Building Blocks of a Scalable Architecture
Based on this article
Introduction
Modern online application development requirements are driven by the need for a highly-scalable and performance-centric platform. Like System Functionality Requirements, the NFR's (Non Functional Requiments) like scalability, performance and availability are given equal importance. For many years IT industry has been struggling to build highly scalable systems. In this struggle it has learned many good architecture and design principles.

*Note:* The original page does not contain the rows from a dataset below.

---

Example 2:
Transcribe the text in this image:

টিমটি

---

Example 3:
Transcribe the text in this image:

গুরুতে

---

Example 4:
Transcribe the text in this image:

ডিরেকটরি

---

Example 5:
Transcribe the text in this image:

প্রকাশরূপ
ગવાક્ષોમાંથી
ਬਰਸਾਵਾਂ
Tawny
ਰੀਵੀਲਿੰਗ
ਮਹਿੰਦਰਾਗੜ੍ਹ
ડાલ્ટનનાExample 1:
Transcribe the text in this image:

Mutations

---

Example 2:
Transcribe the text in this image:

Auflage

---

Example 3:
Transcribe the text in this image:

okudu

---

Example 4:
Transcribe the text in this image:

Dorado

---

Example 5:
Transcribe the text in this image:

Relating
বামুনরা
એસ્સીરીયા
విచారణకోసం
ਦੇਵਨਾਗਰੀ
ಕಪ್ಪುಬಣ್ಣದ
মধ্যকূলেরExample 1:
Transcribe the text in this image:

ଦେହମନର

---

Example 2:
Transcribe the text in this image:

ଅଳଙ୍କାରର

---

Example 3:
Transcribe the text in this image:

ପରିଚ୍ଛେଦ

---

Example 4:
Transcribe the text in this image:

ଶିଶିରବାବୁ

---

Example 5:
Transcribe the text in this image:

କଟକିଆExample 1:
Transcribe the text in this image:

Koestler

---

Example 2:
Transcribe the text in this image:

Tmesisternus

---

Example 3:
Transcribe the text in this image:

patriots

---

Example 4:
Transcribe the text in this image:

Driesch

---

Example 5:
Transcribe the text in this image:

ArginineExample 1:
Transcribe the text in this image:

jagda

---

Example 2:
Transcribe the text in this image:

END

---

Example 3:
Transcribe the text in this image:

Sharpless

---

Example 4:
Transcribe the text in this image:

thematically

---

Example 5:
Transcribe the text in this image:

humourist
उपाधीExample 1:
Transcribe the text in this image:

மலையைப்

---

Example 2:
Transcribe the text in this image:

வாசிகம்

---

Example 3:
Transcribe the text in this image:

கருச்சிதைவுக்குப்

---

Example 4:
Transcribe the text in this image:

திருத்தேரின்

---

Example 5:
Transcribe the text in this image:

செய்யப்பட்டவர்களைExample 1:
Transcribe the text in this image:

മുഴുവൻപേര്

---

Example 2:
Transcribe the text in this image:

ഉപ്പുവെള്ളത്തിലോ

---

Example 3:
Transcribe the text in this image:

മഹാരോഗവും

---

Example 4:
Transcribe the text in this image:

This document captures some of these learning which are most frequently used from a very high level view. These learning has been categorized into design principles, design rules, design patterns, design antipatterns and building blocks of highly scalable online platforms. Followings are the high level definitions of these.
-
Design Principles are the fundamental design laws to be followed to build scalable systems. Design rules, patterns and anti-patterns are derived from one or more of these principles.
-
Design Rules are second level design laws that tells you of what to do and what not to do based on the past learning or what worked and what did not work.
-
Design Patterns are general reusable solutions that have been discovered in the past for building scalable systems.
-
Design Anti Patterns: are common design solutions which are proved to be ineffective for building scalable systems.
-
Building blocks: are commonly used infrastructure software, tools, frameworks, and services that can be used to build a scalable system.
Principles
Scalability principles are basic proposition, behavior, and properties of scalable systems. All scalability design patterns, rules, and anti-patterns are derived from these principles. If understood and used rationally we can design scalable systems without learning lot of intricacies and details of scalable systems. Before choosing any architectural and design option, consider these principles.
Simplicity
of design not only simplifies the scalability but also simplifies development, deployment, maintenance and support.
Decomposition
Decompose the system into smaller manageable subsystems. Each subsystem can carry out independent function. The subsystems should be able to independently run in a separate process or threads and enabled to scale using various load balancing and other form or tuning techniques.
Asynchronous
Asynchronous processing enables process execution without blocking on resources. Asynchronous prcessing comes with overhead as it is relatively complex to design and test.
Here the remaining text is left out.